- Exercise:
Would you print each of the entries below precisely as given?

- The data:

—————

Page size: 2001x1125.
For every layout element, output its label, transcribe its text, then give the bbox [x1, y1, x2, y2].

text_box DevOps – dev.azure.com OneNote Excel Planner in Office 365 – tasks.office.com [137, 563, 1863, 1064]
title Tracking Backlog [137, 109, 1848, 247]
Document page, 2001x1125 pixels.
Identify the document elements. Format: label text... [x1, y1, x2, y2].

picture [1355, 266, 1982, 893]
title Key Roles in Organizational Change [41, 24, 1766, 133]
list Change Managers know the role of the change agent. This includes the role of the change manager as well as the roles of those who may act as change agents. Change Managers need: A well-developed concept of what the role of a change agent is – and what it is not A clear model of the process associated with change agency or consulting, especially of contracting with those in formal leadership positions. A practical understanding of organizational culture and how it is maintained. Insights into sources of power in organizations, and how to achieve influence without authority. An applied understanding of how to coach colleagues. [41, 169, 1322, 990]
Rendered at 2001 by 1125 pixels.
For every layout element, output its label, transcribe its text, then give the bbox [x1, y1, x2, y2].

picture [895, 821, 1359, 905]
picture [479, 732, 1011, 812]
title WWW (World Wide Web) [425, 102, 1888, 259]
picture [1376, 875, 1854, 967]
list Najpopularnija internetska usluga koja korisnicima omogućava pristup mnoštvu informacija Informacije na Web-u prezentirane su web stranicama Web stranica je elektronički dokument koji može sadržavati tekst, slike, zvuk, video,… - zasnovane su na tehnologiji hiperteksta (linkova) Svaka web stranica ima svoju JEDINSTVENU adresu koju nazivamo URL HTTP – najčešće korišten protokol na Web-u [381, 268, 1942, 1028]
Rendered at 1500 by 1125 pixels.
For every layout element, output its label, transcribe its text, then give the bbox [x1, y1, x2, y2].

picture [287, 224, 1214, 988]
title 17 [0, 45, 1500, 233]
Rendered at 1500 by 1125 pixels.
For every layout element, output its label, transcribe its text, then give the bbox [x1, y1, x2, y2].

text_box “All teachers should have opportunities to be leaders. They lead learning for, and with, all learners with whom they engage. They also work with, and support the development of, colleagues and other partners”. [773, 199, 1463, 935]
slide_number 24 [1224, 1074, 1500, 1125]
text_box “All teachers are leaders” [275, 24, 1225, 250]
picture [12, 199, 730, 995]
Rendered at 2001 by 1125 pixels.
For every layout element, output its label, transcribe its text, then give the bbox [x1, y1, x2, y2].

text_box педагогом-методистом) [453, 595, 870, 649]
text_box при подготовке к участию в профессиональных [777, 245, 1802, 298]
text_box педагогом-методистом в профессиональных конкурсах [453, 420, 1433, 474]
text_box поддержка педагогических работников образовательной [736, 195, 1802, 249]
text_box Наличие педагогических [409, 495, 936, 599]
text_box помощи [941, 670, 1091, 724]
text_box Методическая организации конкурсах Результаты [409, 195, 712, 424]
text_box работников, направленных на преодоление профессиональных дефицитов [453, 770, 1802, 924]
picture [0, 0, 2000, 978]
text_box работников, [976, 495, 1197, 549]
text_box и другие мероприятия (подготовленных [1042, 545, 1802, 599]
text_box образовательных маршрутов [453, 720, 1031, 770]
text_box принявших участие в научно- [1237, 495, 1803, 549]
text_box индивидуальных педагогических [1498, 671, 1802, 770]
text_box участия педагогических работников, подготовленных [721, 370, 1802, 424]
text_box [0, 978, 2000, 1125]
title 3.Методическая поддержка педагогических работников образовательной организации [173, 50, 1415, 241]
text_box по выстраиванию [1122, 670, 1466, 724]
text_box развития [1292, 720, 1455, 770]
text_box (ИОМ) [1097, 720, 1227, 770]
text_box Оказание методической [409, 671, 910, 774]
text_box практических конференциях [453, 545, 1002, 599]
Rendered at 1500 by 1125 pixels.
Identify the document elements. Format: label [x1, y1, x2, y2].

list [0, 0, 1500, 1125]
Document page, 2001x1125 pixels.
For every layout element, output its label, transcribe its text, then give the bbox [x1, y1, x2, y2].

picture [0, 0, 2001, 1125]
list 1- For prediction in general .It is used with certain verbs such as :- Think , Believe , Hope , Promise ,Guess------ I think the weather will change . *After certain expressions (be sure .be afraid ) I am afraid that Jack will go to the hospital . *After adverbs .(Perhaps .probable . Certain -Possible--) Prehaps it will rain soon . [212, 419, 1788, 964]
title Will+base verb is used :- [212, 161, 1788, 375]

—————

- Written response:
Page size: 2001x1125.
For every layout element, output its label, transcribe its text, then give the bbox [x1, y1, x2, y2].

text_box DevOps – dev.azure.com OneNote Excel Planner in Office 365 – tasks.office.com [137, 563, 1863, 1064]
title Tracking Backlog [137, 109, 1848, 247]
Document page, 2001x1125 pixels.
Identify the document elements. Format: label text... [x1, y1, x2, y2].

picture [1355, 266, 1982, 893]
title Key Roles in Organizational Change [41, 24, 1766, 133]
list Change Managers know the role of the change agent. This includes the role of the change manager as well as the roles of those who may act as change agents. Change Managers need: A well-developed concept of what the role of a change agent is – and what it is not A clear model of the process associated with change agency or consulting, especially of contracting with those in formal leadership positions. A practical understanding of organizational culture and how it is maintained. Insights into sources of power in organizations, and how to achieve influence without authority. An applied understanding of how to coach colleagues. [41, 169, 1322, 990]
Rendered at 2001 by 1125 pixels.
For every layout element, output its label, transcribe its text, then give the bbox [x1, y1, x2, y2].

picture [895, 821, 1359, 905]
picture [479, 732, 1011, 812]
title WWW (World Wide Web) [425, 102, 1888, 259]
picture [1376, 875, 1854, 967]
list Najpopularnija internetska usluga koja korisnicima omogućava pristup mnoštvu informacija Informacije na Web-u prezentirane su web stranicama Web stranica je elektronički dokument koji može sadržavati tekst, slike, zvuk, video,… - zasnovane su na tehnologiji hiperteksta (linkova) Svaka web stranica ima svoju JEDINSTVENU adresu koju nazivamo URL HTTP – najčešće korišten protokol na Web-u [381, 268, 1942, 1028]
Rendered at 1500 by 1125 pixels.
For every layout element, output its label, transcribe its text, then give the bbox [x1, y1, x2, y2].

picture [287, 224, 1214, 988]
title 17 [0, 45, 1500, 233]
Rendered at 1500 by 1125 pixels.
For every layout element, output its label, transcribe its text, then give the bbox [x1, y1, x2, y2].

text_box “All teachers should have opportunities to be leaders. They lead learning for, and with, all learners with whom they engage. They also work with, and support the development of, colleagues and other partners”. [773, 199, 1463, 935]
slide_number 24 [1224, 1074, 1500, 1125]
text_box “All teachers are leaders” [275, 24, 1225, 250]
picture [12, 199, 730, 995]
Rendered at 2001 by 1125 pixels.
For every layout element, output its label, transcribe its text, then give the bbox [x1, y1, x2, y2].

text_box педагогом-методистом) [453, 595, 870, 649]
text_box при подготовке к участию в профессиональных [777, 245, 1802, 298]
text_box педагогом-методистом в профессиональных конкурсах [453, 420, 1433, 474]
text_box поддержка педагогических работников образовательной [736, 195, 1802, 249]
text_box Наличие педагогических [409, 495, 936, 599]
text_box помощи [941, 670, 1091, 724]
text_box Методическая организации конкурсах Результаты [409, 195, 712, 424]
text_box работников, направленных на преодоление профессиональных дефицитов [453, 770, 1802, 924]
picture [0, 0, 2000, 978]
text_box работников, [976, 495, 1197, 549]
text_box и другие мероприятия (подготовленных [1042, 545, 1802, 599]
text_box образовательных маршрутов [453, 720, 1031, 770]
text_box принявших участие в научно- [1237, 495, 1803, 549]
text_box индивидуальных педагогических [1498, 671, 1802, 770]
text_box участия педагогических работников, подготовленных [721, 370, 1802, 424]
text_box [0, 978, 2000, 1125]
title 3.Методическая поддержка педагогических работников образовательной организации [173, 50, 1415, 241]
text_box по выстраиванию [1122, 670, 1466, 724]
text_box развития [1292, 720, 1455, 770]
text_box (ИОМ) [1097, 720, 1227, 770]
text_box Оказание методической [409, 671, 910, 774]
text_box практических конференциях [453, 545, 1002, 599]
Rendered at 1500 by 1125 pixels.
Identify the document elements. Format: label [x1, y1, x2, y2].

list [0, 0, 1500, 1125]
Document page, 2001x1125 pixels.
For every layout element, output its label, transcribe its text, then give the bbox [x1, y1, x2, y2].

picture [0, 0, 2001, 1125]
list 1- For prediction in general .It is used with certain verbs such as :- Think , Believe , Hope , Promise ,Guess------ I think the weather will change . *After certain expressions (be sure .be afraid ) I am afraid that Jack will go to the hospital . *After adverbs .(Perhaps .probable . Certain -Possible--) Prehaps it will rain soon . [212, 419, 1788, 964]
title Will+base verb is used :- [212, 161, 1788, 375]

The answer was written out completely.